Transcribed page contents:

★ ★ ★ ★ ★ ★ ★

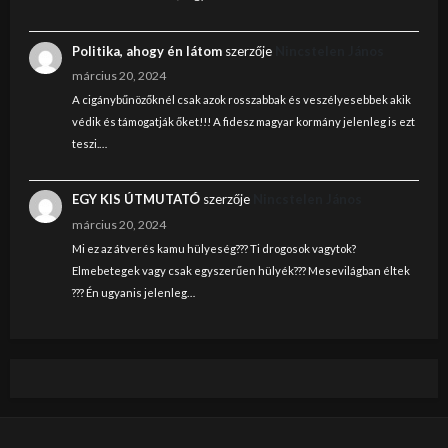
Politika, ahogy én látom
szerzője
Nincstelen János
március 20, 2024
A cigánybűnözőknél csak azok rosszabbak és veszélyesebbek akik
védik és támogatják őket!!! A fidesz magyar kormány jelenleg is ezt
teszi.…
EGY KIS ÚTMUTATÓ
szerzője
Nincstelen János
március 20, 2024
Mi ez az átverés kamu hülyeség??? Ti drogosok vagytok?
Elmebetegek vagy csak egyszerűen hülyék??? Mesevilágban éltek
??? Én ugyanis jelenleg…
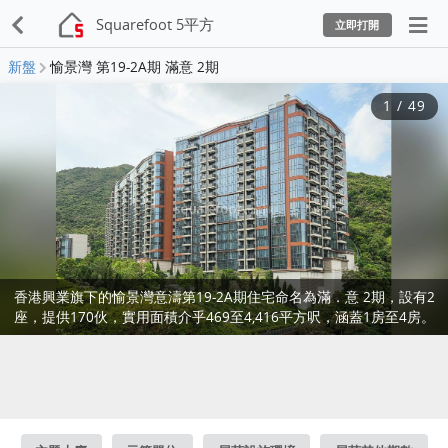
Squarefoot 5平方
立即打開
新盤
愉景灣 第19-2A期 滿意 2期
1
/
49
香港興業旗下的愉景灣意濤第19-2A期住宅命名為滿．意 2期，設有2
座，提供170伙，實用面積介乎469至4,416平方呎，涵蓋1房至4房。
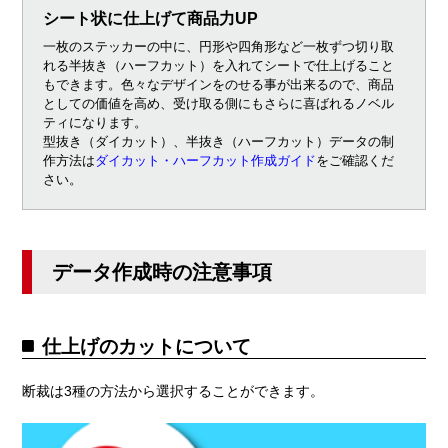
シート状に仕上げて商品力UP
一枚のステッカーの中に、円形や四角形など一枚ずつ切り取
れる半抜き（ハーフカット）を入れてシートで仕上げること
もできます。色々なデザインをのせる事が出来るので、商品
としての価値を高め、受け取る側にもさらに喜ばれるノベル
ティになります。
型抜き（ダイカット）、半抜き（ハーフカット）データの制
作方法は
ダイカット・ハーフカット作成ガイド
をご確認くだ
さい。
データ作成時の注意事項
仕上げのカットについて
断裁は3種の方法から選択することができます。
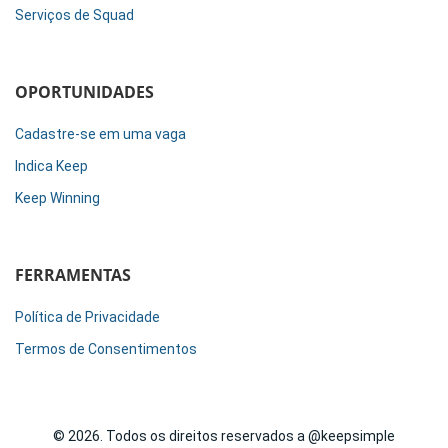
Serviços de Squad
OPORTUNIDADES
Cadastre-se em uma vaga
Indica Keep
Keep Winning
FERRAMENTAS
Política de Privacidade
Termos de Consentimentos
© 2026. Todos os direitos reservados a @keepsimple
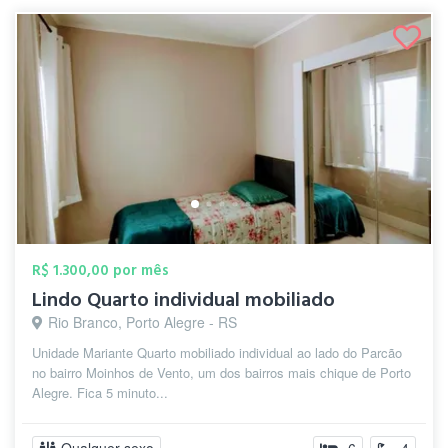
R$ 1.300,00 por mês
Lindo Quarto individual mobiliado
Rio Branco, Porto Alegre - RS
Unidade Mariante Quarto mobiliado individual ao lado do Parcão
no bairro Moinhos de Vento, um dos bairros mais chique de Porto
Alegre. Fica 5 minuto...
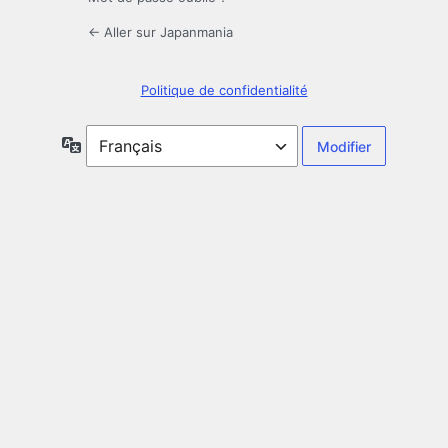
← Aller sur Japanmania
Politique de confidentialité
Langue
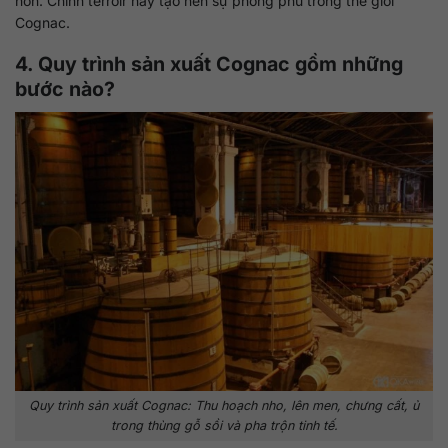
hơn. Chính terroir này tạo nên sự phong phú trong thế giới
Cognac.
4. Quy trình sản xuất Cognac gồm những
bước nào?
Quy trình sản xuất Cognac: Thu hoạch nho, lên men, chưng cất, ủ
trong thùng gỗ sồi và pha trộn tinh tế.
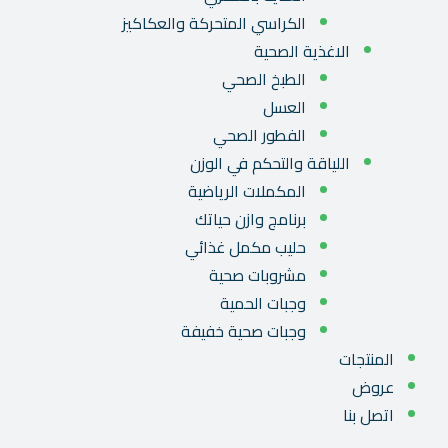
الكراسي المتحركة والعكاكيز
الاغذية الصحية
الطبخ الصحي
العسل
الفطور الصحي
اللياقة والتحكم في الوزن
المكملات الرياضية
برنامج وازن حياتك
حليب مكمل غذائي
مشروبات صحية
وجبات الحمية
وجبات صحية خفيفة
المنتجات
عروض
اتصل بنا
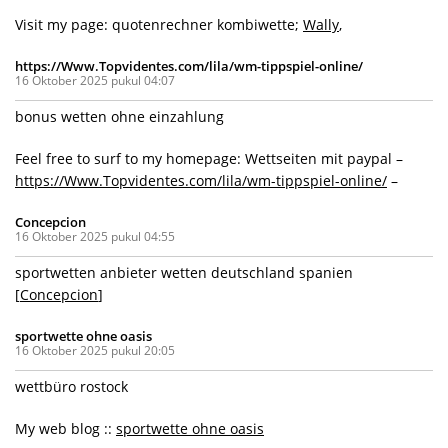
Visit my page: quotenrechner kombiwette;
Wally
,
https://Www.Topvidentes.com/lila/wm-tippspiel-online/
16 Oktober 2025 pukul 04:07
bonus wetten ohne einzahlung
Feel free to surf to my homepage: Wettseiten mit paypal –
https://Www.Topvidentes.com/lila/wm-tippspiel-online/
–
Concepcion
16 Oktober 2025 pukul 04:55
sportwetten anbieter wetten deutschland spanien
[
Concepcion
]
sportwette ohne oasis
16 Oktober 2025 pukul 20:05
wettbüro rostock
My web blog ::
sportwette ohne oasis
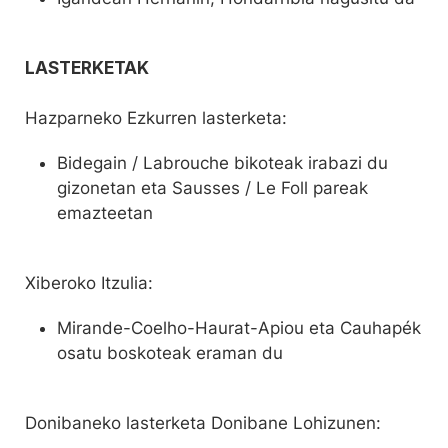
LASTERKETAK
Hazparneko Ezkurren lasterketa:
Bidegain / Labrouche bikoteak irabazi du
gizonetan eta Sausses / Le Foll pareak
emazteetan
Xiberoko Itzulia:
Mirande-Coelho-Haurat-Apiou eta Cauhapék
osatu boskoteak eraman du
Donibaneko lasterketa Donibane Lohizunen:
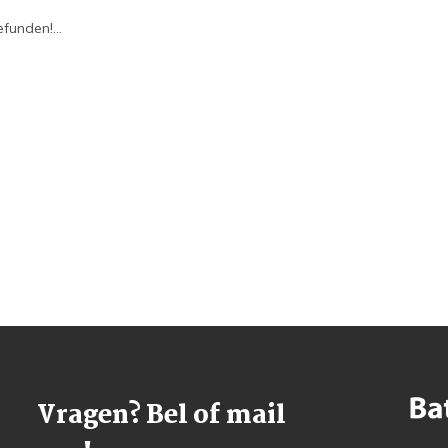
funden!...
Vragen? Bel of mail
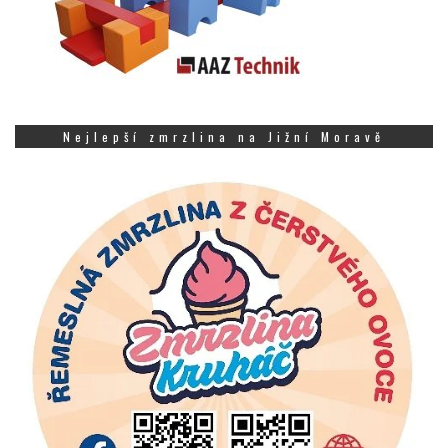
Nejlepší zmrzlina na Jižní Moravě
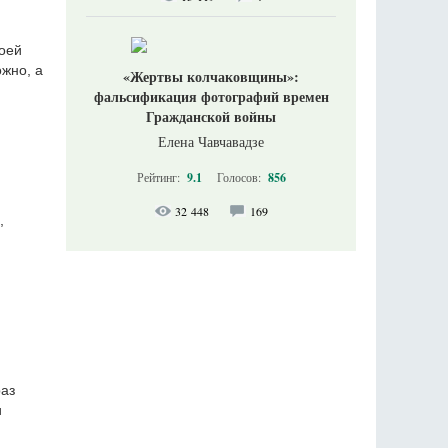
оей
ожно, а
«Жертвы колчаковщины»:
фальсификация фотографий времен
Гражданской войны
Елена Чавчавадзе
Рейтинг:
9.1
Голосов:
856
32 448
169
,
раз
и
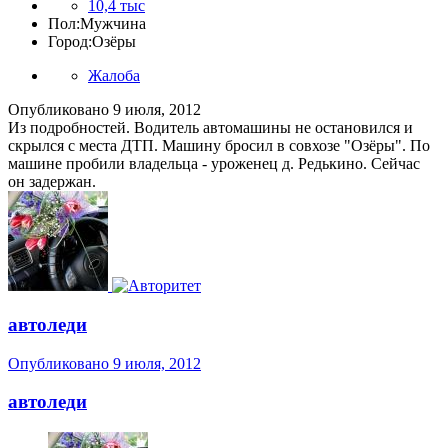
10,4 тыс
Пол:
Мужчина
Город:
Озёры
Жалоба
Опубликовано
9 июля, 2012
Из подробностей. Водитель автомашины не остановился и
скрылся с места ДТП. Машину бросил в совхозе "Озёры". По
машине пробили владельца - уроженец д. Редькино. Сейчас
он задержан.
автоледи
Опубликовано
9 июля, 2012
автоледи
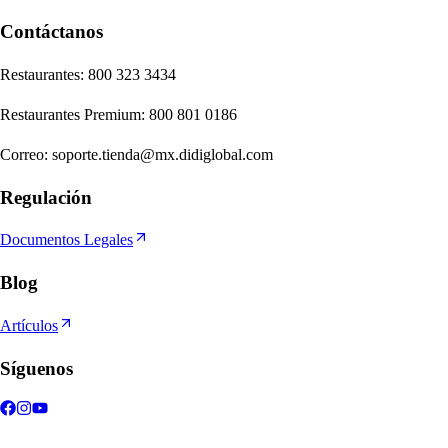
Contáctanos
Re
s
t
auran
t
e
s
:
800 323 3434
Re
s
t
auran
t
e
s
Premium
:
800 801 0186
Correo
:
soporte.tienda@mx.didiglobal.com
Regulación
Documentos Legales
Blog
Artículos
Síguenos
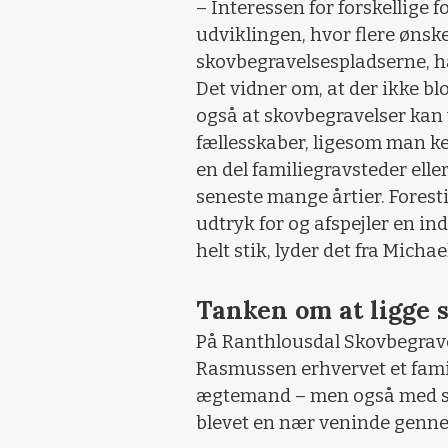
– Interessen for forskellige
udviklingen, hvor flere ønsk
skovbegravelsespladserne, h
Det vidner om, at der ikke bl
også at skovbegravelser kan
fællesskaber, ligesom man ke
en del familiegravsteder elle
seneste mange årtier. Foresti
udtryk for og afspejler en ind
helt stik, lyder det fra Micha
Tanken om at ligge
På Ranthlousdal Skovbegrave
Rasmussen erhvervet et famil
ægtemand – men også med sin
blevet en nær veninde genne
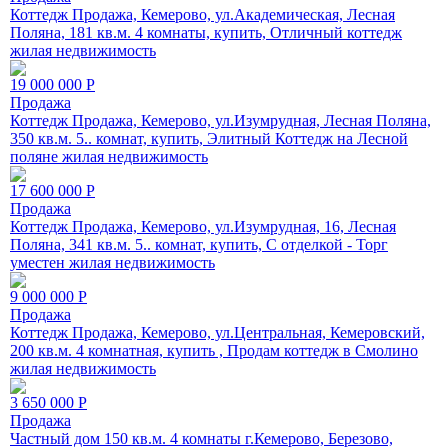
Коттедж Продажа, Кемерово, ул.Академическая, Лесная
Поляна, 181 кв.м. 4 комнаты, купить, Отличный коттедж
жилая недвижимость
19 000 000
Р
Продажа
Коттедж Продажа, Кемерово, ул.Изумрудная, Лесная Поляна,
350 кв.м. 5.. комнат, купить, Элитный Коттедж на Лесной
поляне жилая недвижимость
17 600 000
Р
Продажа
Коттедж Продажа, Кемерово, ул.Изумрудная, 16, Лесная
Поляна, 341 кв.м. 5.. комнат, купить, С отделкой - Торг
уместен жилая недвижимость
9 000 000
Р
Продажа
Коттедж Продажа, Кемерово, ул.Центральная, Кемеровский,
200 кв.м. 4 комнатная, купить , Продам коттедж в Смолино
жилая недвижимость
3 650 000
Р
Продажа
Частный дом 150 кв.м. 4 комнаты г.Кемерово, Березово,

★ ★ ★ ★ ★ ★ ★

__Work order__
In the copy you write, the data above must appear exactly, with no pictures.

__Output for this task__
Politika, ahogy én látom
szerzője
Nincstelen János
március 20, 2024
A cigánybűnözőknél csak azok rosszabbak és veszélyesebbek akik
védik és támogatják őket!!! A fidesz magyar kormány jelenleg is ezt
teszi.…
EGY KIS ÚTMUTATÓ
szerzője
Nincstelen János
március 20, 2024
Mi ez az átverés kamu hülyeség??? Ti drogosok vagytok?
Elmebetegek vagy csak egyszerűen hülyék??? Mesevilágban éltek
??? Én ugyanis jelenleg…
Squarefoot 5平方
立即打開
新盤
愉景灣 第19-2A期 滿意 2期
1
/
49
香港興業旗下的愉景灣意濤第19-2A期住宅命名為滿．意 2期，設有2
座，提供170伙，實用面積介乎469至4,416平方呎，涵蓋1房至4房。
シート状に仕上げて商品力UP
一枚のステッカーの中に、円形や四角形など一枚ずつ切り取
れる半抜き（ハーフカット）を入れてシートで仕上げること
もできます。色々なデザインをのせる事が出来るので、商品
としての価値を高め、受け取る側にもさらに喜ばれるノベル
ティになります。
型抜き（ダイカット）、半抜き（ハーフカット）データの制
作方法は
ダイカット・ハーフカット作成ガイド
をご確認くだ
さい。
データ作成時の注意事項
仕上げのカットについて
断裁は3種の方法から選択することができます。
Serviços de Squad
OPORTUNIDADES
Cadastre-se em uma vaga
Indica Keep
Keep Winning
FERRAMENTAS
Política de Privacidade
Termos de Consentimentos
© 2026. Todos os direitos reservados a @keepsimple
R$ 1.300,00 por mês
Lindo Quarto individual mobiliado
Rio Branco, Porto Alegre - RS
Unidade Mariante Quarto mobiliado individual ao lado do Parcão
no bairro Moinhos de Vento, um dos bairros mais chique de Porto
Alegre. Fica 5 minuto...
← Aller sur Japanmania
Politique de confidentialité
Langue
hơn. Chính terroir này tạo nên sự phong phú trong thế giới
Cognac.
4. Quy trình sản xuất Cognac gồm những
bước nào?
Quy trình sản xuất Cognac: Thu hoạch nho, lên men, chưng cất, ủ
trong thùng gỗ sồi và pha trộn tinh tế.
الكراسي المتحركة والعكاكيز
الاغذية الصحية
الطبخ الصحي
العسل
الفطور الصحي
اللياقة والتحكم في الوزن
المكملات الرياضية
برنامج وازن حياتك
حليب مكمل غذائي
مشروبات صحية
وجبات الحمية
وجبات صحية خفيفة
المنتجات
عروض
اتصل بنا
Visit my page: quotenrechner kombiwette;
Wally
,
https://Www.Topvidentes.com/lila/wm-tippspiel-online/
16 Oktober 2025 pukul 04:07
bonus wetten ohne einzahlung
Feel free to surf to my homepage: Wettseiten mit paypal –
https://Www.Topvidentes.com/lila/wm-tippspiel-online/
–
Concepcion
16 Oktober 2025 pukul 04:55
sportwetten anbieter wetten deutschland spanien
[
Concepcion
]
sportwette ohne oasis
16 Oktober 2025 pukul 20:05
wettbüro rostock
My web blog ::
sportwette ohne oasis
LASTERKETAK
Hazparneko Ezkurren lasterketa:
Bidegain / Labrouche bikoteak irabazi du
gizonetan eta Sausses / Le Foll pareak
emazteetan
Xiberoko Itzulia:
Mirande-Coelho-Haurat-Apiou eta Cauhapék
osatu boskoteak eraman du
Donibaneko lasterketa Donibane Lohizunen:
funden!...
Vragen? Bel of mail
Nejlepší zmrzlina na Jižní Moravě
оей
ожно, а
«Жертвы колчаковщины»:
фальсификация фотографий времен
Гражданской войны
Елена Чавчавадзе
Рейтинг:
9.1
Голосов:
856
32 448
169
,
раз
и
10,4 тыс
Пол:
Мужчина
Город:
Озёры
Жалоба
Опубликовано
9 июля, 2012
Из подробностей. Водитель автомашины не остановился и
скрылся с места ДТП. Машину бросил в совхозе "Озёры". По
машине пробили владельца - уроженец д. Редькино. Сейчас
он задержан.
автоледи
Опубликовано
9 июля, 2012
автоледи
Contáctanos
Re
s
t
auran
t
e
s
:
800 323 3434
Re
s
t
auran
t
e
s
Premium
:
800 801 0186
Correo
:
soporte.tienda@mx.didiglobal.com
Regulación
Documentos Legales
Blog
Artículos
Síguenos
– Interessen for forskellige
udviklingen, hvor flere ønsk
skovbegravelsespladserne, h
Det vidner om, at der ikke bl
også at skovbegravelser kan
fællesskaber, ligesom man ke
en del familiegravsteder elle
seneste mange årtier. Foresti
udtryk for og afspejler en ind
helt stik, lyder det fra Micha
Tanken om at ligge
På Ranthlousdal Skovbegrave
Rasmussen erhvervet et famil
ægtemand – men også med sin
blevet en nær veninde genne
Коттедж Продажа, Кемерово, ул.Академическая, Лесная
Поляна, 181 кв.м. 4 комнаты, купить, Отличный коттедж
жилая недвижимость
19 000 000
Р
Продажа
Коттедж Продажа, Кемерово, ул.Изумрудная, Лесная Поляна,
350 кв.м. 5.. комнат, купить, Элитный Коттедж на Лесной
поляне жилая недвижимость
17 600 000
Р
Продажа
Коттедж Продажа, Кемерово, ул.Изумрудная, 16, Лесная
Поляна, 341 кв.м. 5.. комнат, купить, С отделкой - Торг
уместен жилая недвижимость
9 000 000
Р
Продажа
Коттедж Продажа, Кемерово, ул.Центральная, Кемеровский,
200 кв.м. 4 комнатная, купить , Продам коттедж в Смолино
жилая недвижимость
3 650 000
Р
Продажа
Частный дом 150 кв.м. 4 комнаты г.Кемерово, Березово,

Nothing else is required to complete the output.